Dice cooked chicken and prepare vegetables and fruits. Put all into a large bowl and add dried parsley or other dried herbs as desired. Combine/ toss with two forks. Then add dressing and combine with salad ingredients.

For the dressing as pictured, I mixed 2 Tbsp. olive oil (EVOO) and 1 Tbsp. balsamic vinegar into about 3 Tbsp mayonnaise. (Homemade is great and Everyday Paleo has a video showing how to do it and even how to pasteurize your eggs if concerned about salmonella…however I confess I usually don’t plan ahead so I have on hand the best non-soy mayo with the shortest ingredient list I can find at Natural Grocer.) I whisked in a few shakes of salt, several grinds of pepper, 1/4 tsp paprika, a couple of pinches of curry powder and dry mustard plus two drops of liquid stevia. For those who use dairy, some plain yogurt or sour cream could be used in place of or in addition to the mayo.
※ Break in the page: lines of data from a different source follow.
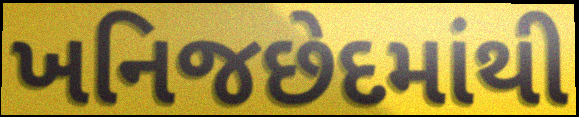
ખનિજછેદમાંથી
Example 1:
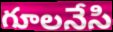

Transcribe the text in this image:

గూలనేసి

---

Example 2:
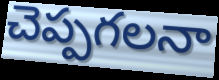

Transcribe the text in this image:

చెప్పగలనా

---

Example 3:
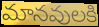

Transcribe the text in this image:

మానవులకి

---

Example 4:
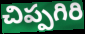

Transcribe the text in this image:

చిప్పగిరి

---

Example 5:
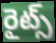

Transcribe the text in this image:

రైట్స్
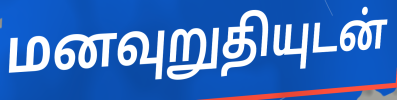
மனவுறுதியுடன்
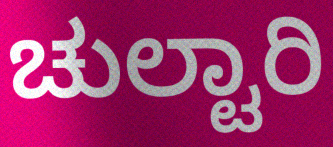
ಚುಲ್ಟಾರಿ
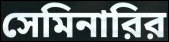
সেমিনারির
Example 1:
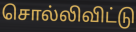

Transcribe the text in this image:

சொல்லிவிட்டு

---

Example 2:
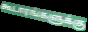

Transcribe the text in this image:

கூடாரங்களுக்கு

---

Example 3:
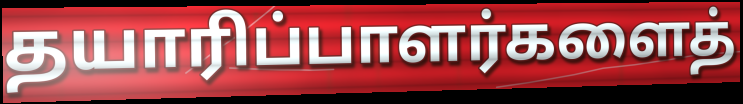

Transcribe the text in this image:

தயாரிப்பாளர்களைத்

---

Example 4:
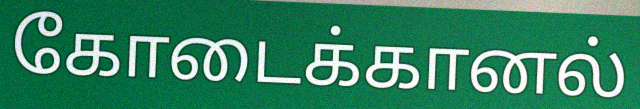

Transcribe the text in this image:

கோடைக்கானல்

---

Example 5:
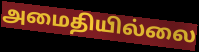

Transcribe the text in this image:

அமைதியில்லை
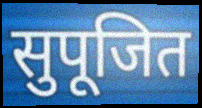
सुपूजित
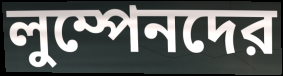
লুম্পেনদের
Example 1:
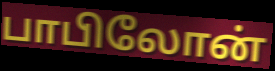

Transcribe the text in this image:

பாபிலோன்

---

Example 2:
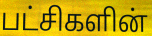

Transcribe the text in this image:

பட்சிகளின்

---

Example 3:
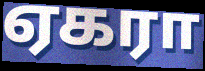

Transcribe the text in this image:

ஏகரா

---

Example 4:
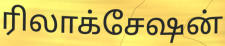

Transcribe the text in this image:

ரிலாக்சேஷன்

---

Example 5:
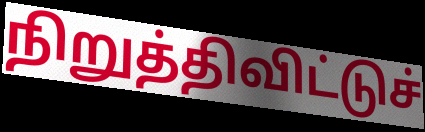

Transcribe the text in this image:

நிறுத்திவிட்டுச்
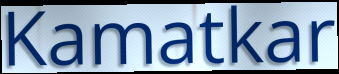
Kamatkar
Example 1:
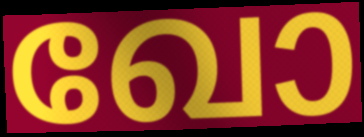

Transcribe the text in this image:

ഖോ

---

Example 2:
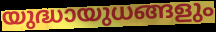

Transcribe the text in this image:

യുദ്ധായുധങ്ങളും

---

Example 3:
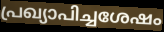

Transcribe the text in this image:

പ്രഖ്യാപിച്ചശേഷം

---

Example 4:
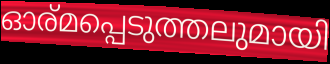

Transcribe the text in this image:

ഓര്മപ്പെടുത്തലുമായി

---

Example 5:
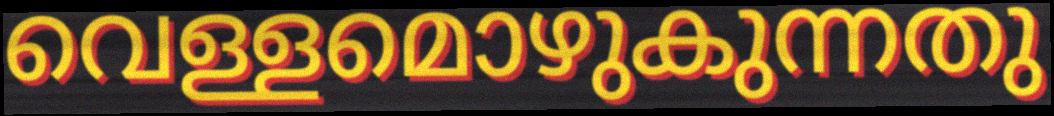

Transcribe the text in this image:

വെള്ളമൊഴുകുന്നതു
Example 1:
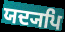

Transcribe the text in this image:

ਯਦ੍ਯਪਿ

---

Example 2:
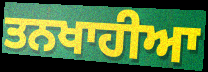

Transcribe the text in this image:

ਤਨਖਾਹੀਆ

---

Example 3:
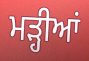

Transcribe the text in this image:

ਮੜ੍ਹੀਆਂ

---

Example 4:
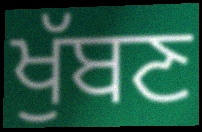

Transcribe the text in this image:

Pour dressing over chicken/vegetable salad in the bowl and combine. Can be served immediately but is best chilled for an hour or more.
The salad can be used to stuff tomatoes or avocados, or can be served on a bed of romaine, spinach, or shredded chinese cabbage. Garnish as desired, perhaps with sliced black olives or fresh parsley.